▸ ACTIVITY:
Take the data below and copy exactly the lines starting at the one with "ring pip: (137, 61)" and finishing at the one with "pinky tip: (92, 91)", both included.

== SUPPLIED RECORDS

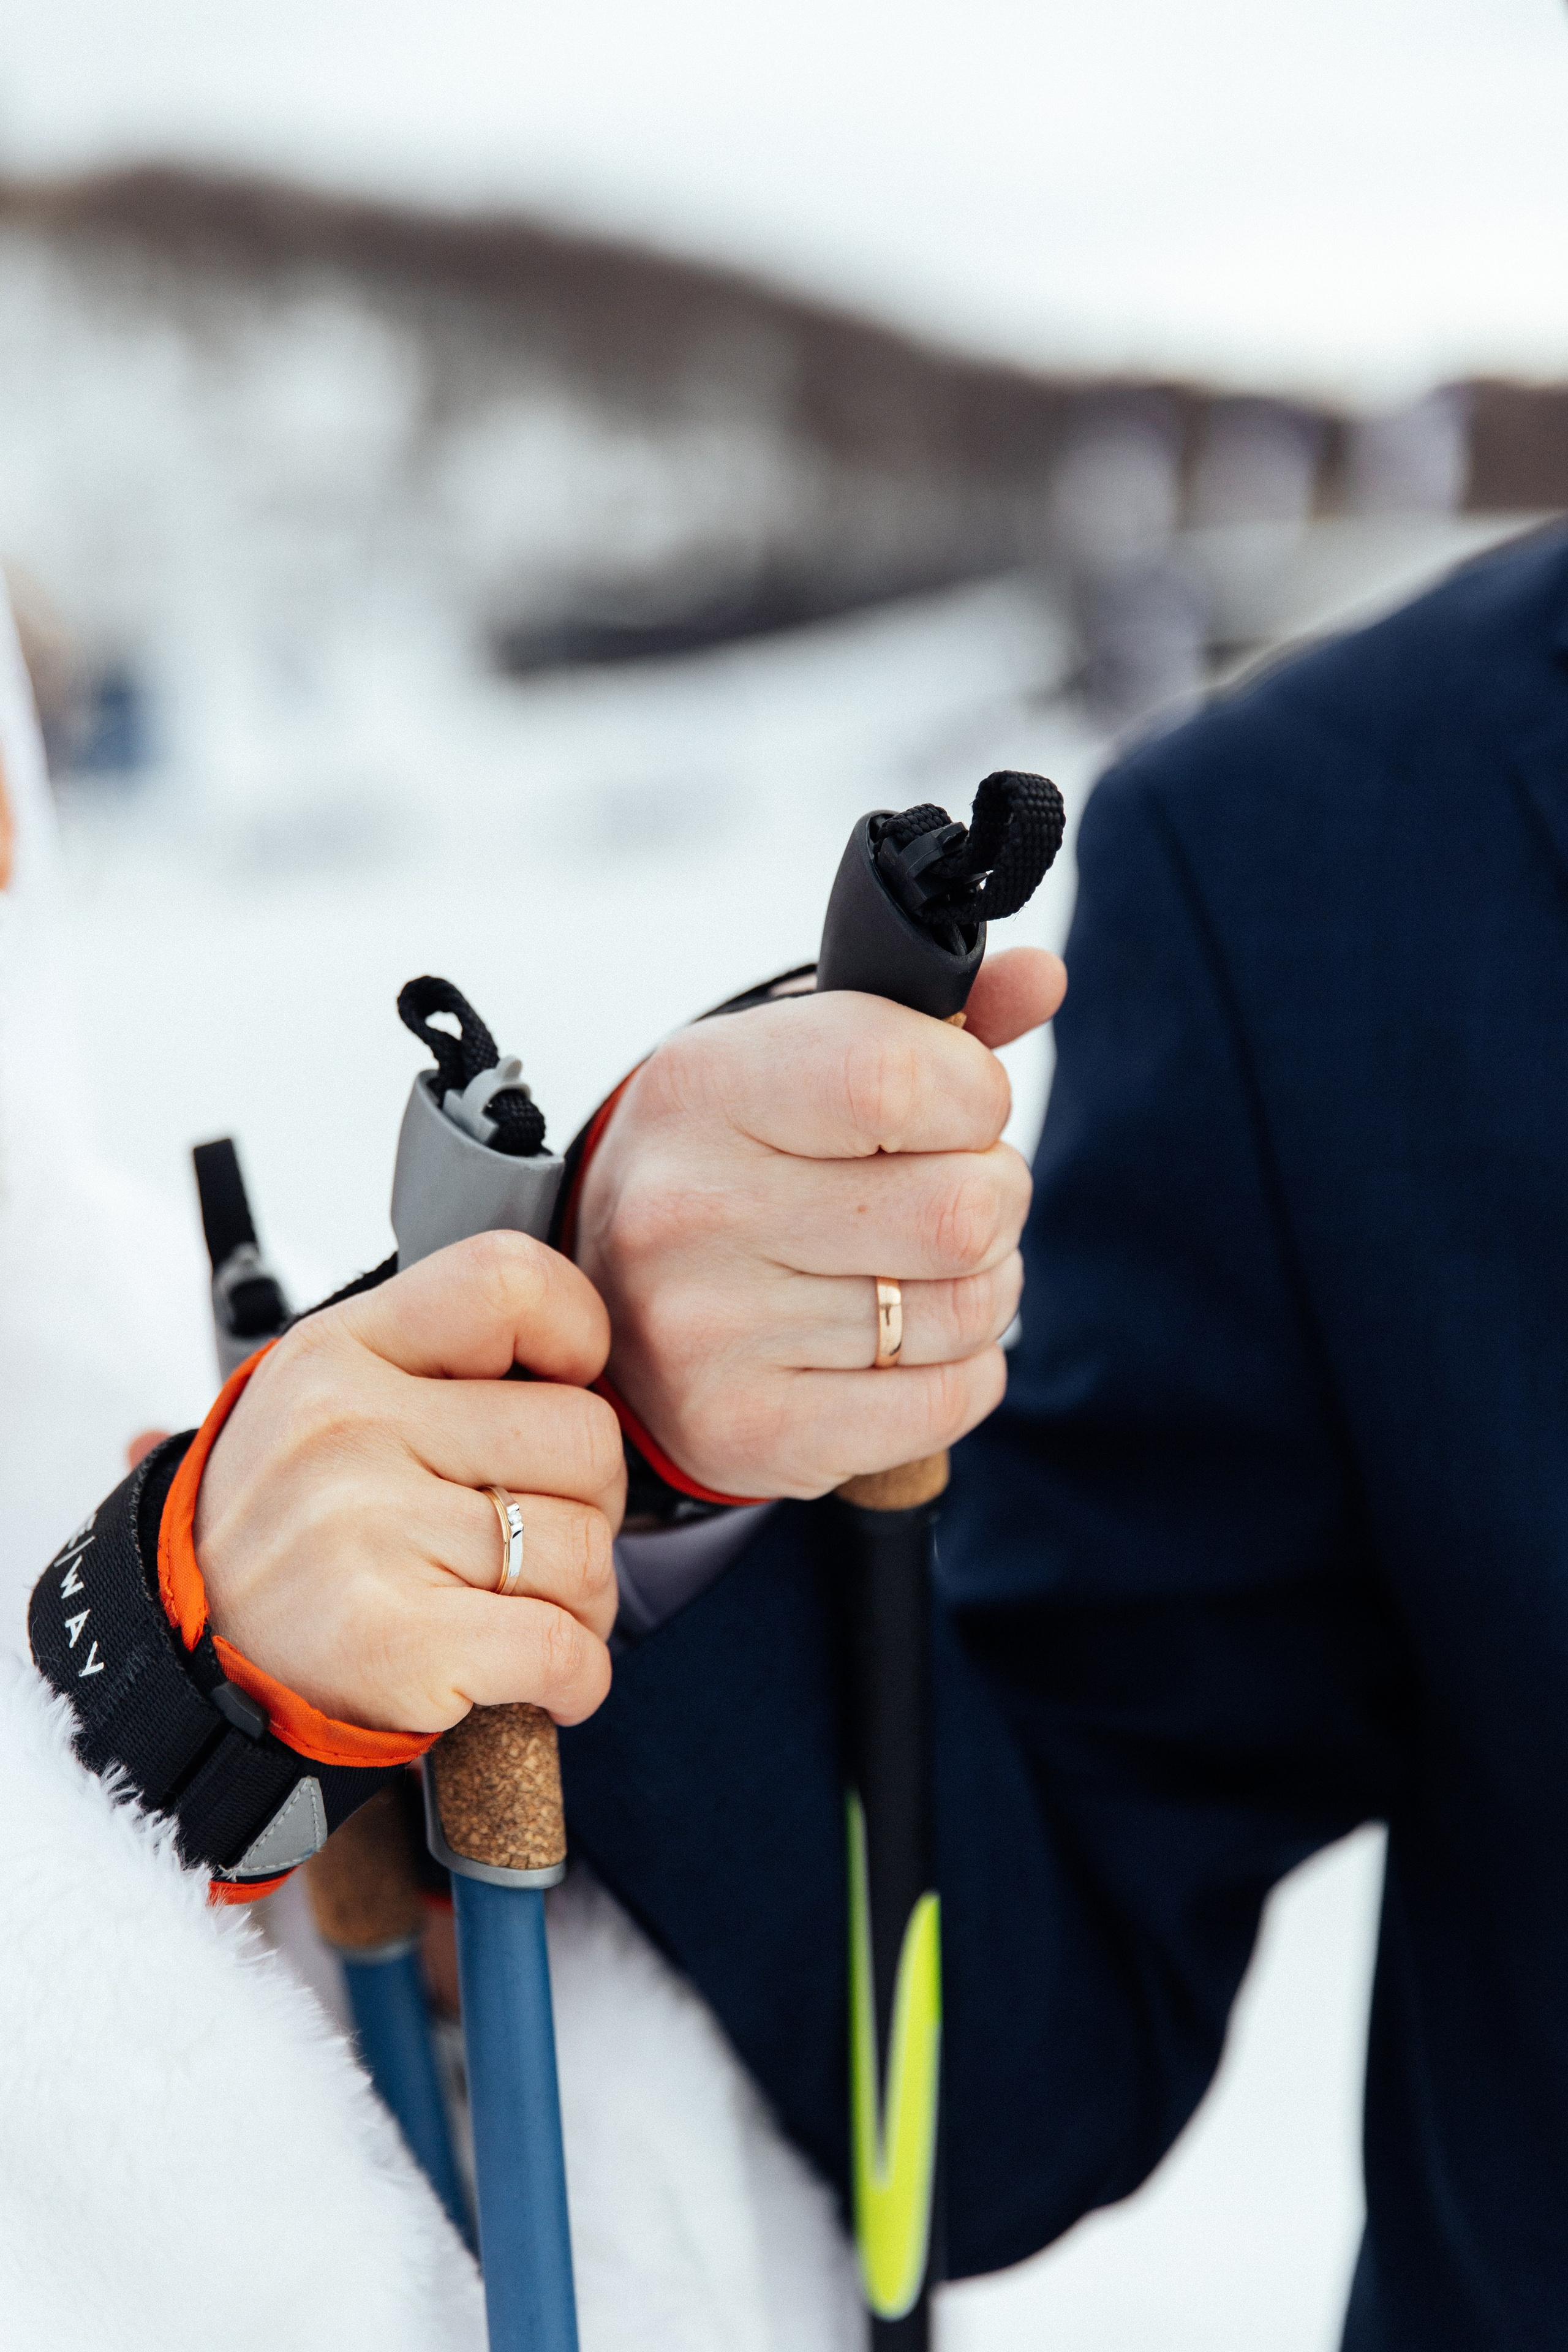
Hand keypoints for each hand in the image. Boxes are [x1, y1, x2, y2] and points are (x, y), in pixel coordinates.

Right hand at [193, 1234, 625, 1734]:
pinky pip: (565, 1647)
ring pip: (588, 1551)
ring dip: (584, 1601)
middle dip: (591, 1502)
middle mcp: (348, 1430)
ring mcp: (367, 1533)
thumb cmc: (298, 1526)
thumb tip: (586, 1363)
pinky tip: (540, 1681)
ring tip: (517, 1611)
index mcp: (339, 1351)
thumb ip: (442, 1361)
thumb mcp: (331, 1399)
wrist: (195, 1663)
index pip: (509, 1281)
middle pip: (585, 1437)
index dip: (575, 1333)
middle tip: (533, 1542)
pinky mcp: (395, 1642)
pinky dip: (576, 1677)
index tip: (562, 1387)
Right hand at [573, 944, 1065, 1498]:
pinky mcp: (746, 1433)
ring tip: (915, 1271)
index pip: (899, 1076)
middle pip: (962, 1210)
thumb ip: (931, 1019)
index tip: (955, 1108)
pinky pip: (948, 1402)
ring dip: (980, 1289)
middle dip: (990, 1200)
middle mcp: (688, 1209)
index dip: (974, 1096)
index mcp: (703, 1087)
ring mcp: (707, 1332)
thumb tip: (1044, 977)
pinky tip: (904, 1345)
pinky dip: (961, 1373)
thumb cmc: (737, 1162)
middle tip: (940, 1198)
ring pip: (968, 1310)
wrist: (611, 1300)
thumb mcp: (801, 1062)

====
== SUPPLIED RECORDS

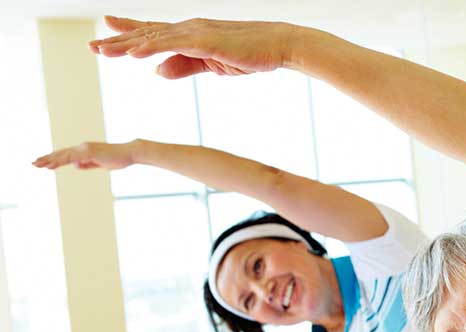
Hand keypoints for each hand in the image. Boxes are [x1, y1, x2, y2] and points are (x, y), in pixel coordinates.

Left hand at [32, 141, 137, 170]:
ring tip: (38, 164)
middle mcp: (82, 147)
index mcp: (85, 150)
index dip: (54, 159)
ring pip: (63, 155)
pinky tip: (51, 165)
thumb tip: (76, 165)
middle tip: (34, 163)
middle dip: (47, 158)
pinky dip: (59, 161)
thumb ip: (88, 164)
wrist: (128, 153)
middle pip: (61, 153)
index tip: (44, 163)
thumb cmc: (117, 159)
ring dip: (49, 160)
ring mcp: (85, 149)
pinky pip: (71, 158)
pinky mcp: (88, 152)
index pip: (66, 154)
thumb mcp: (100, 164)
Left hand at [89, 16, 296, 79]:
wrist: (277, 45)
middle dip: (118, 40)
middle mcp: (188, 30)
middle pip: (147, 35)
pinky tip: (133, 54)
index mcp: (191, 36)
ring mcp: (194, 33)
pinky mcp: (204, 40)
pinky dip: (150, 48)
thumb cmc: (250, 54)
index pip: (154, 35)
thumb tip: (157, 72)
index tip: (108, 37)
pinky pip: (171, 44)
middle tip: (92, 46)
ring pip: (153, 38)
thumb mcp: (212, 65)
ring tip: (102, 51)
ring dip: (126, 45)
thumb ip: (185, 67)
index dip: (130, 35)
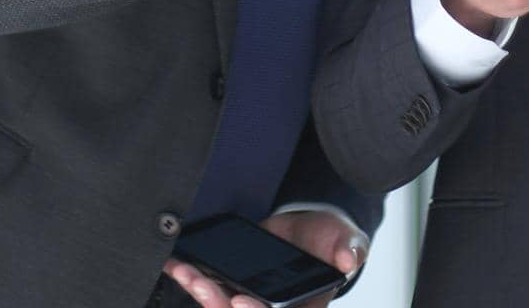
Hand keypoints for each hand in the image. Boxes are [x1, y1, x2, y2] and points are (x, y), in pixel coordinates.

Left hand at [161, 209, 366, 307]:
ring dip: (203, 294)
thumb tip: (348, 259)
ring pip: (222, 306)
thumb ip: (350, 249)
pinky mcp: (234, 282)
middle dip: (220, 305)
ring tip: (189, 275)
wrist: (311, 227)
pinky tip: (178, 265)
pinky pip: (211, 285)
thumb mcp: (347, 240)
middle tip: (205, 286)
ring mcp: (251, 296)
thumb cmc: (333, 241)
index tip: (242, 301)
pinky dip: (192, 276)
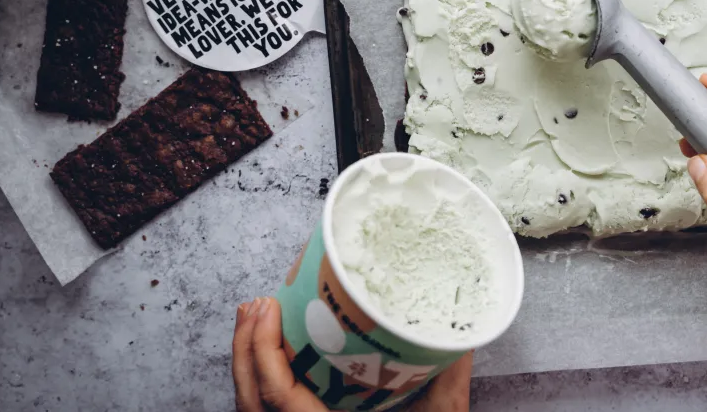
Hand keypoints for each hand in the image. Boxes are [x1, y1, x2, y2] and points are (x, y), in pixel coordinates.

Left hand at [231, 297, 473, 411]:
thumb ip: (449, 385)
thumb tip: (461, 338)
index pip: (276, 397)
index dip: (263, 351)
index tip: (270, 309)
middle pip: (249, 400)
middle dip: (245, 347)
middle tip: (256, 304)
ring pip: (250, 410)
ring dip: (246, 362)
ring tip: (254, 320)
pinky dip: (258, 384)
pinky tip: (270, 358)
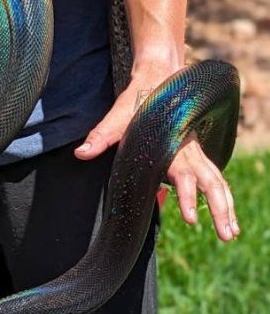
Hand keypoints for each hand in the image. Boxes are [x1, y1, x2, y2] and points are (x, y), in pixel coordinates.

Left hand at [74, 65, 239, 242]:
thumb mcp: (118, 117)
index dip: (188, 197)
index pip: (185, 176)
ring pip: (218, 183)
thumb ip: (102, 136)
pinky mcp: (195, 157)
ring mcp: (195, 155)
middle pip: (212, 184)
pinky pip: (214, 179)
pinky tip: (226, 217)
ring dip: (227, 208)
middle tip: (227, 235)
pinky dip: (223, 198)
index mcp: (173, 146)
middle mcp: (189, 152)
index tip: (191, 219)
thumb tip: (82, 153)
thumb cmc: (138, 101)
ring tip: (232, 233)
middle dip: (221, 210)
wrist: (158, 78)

====
== SUPPLIED RECORDS

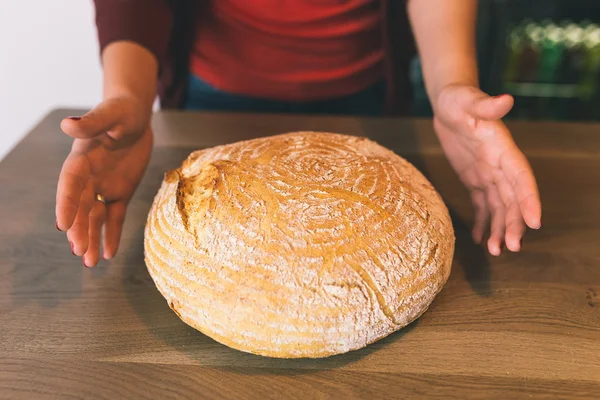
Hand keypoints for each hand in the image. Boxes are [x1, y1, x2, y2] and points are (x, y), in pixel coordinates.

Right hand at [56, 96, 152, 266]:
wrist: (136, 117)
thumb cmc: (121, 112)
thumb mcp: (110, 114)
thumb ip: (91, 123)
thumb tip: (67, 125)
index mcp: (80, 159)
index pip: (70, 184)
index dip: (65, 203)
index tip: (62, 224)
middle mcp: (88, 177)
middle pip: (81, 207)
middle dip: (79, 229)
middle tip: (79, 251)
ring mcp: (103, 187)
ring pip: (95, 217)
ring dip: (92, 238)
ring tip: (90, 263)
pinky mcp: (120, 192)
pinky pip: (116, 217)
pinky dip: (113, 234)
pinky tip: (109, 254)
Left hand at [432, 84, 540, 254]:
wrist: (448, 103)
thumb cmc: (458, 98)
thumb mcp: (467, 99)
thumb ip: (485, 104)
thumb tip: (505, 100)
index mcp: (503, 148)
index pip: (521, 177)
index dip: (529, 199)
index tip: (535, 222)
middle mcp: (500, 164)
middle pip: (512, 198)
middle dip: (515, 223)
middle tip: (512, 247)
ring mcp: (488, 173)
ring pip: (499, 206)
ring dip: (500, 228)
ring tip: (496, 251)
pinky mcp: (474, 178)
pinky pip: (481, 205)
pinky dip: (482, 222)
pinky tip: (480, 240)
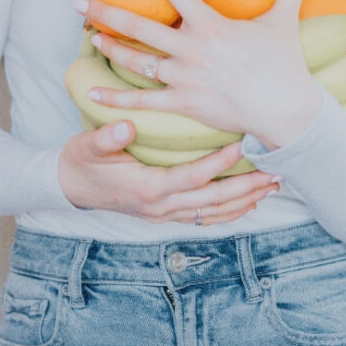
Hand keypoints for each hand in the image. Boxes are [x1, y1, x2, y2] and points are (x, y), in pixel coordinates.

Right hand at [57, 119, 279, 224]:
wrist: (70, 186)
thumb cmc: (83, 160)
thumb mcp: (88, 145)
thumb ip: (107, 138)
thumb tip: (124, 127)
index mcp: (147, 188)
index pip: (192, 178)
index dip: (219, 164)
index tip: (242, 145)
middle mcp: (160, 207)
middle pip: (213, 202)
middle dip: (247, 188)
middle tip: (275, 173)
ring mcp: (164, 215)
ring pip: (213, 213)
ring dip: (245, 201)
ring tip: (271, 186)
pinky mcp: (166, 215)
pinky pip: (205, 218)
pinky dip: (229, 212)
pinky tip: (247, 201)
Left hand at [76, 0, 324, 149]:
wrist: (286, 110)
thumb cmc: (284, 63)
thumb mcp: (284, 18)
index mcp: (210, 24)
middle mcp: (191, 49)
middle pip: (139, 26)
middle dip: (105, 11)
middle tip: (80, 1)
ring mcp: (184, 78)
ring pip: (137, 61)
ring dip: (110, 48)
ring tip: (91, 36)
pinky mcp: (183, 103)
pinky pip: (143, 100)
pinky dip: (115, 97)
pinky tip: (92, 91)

====

▸ TASK OUTPUT:
ring pip: (137, 61)
ring dip: (110, 48)
ring tip: (91, 36)
pinky mcp: (183, 103)
pinky pip: (143, 100)
pinky dip: (115, 97)
pinky tip: (92, 91)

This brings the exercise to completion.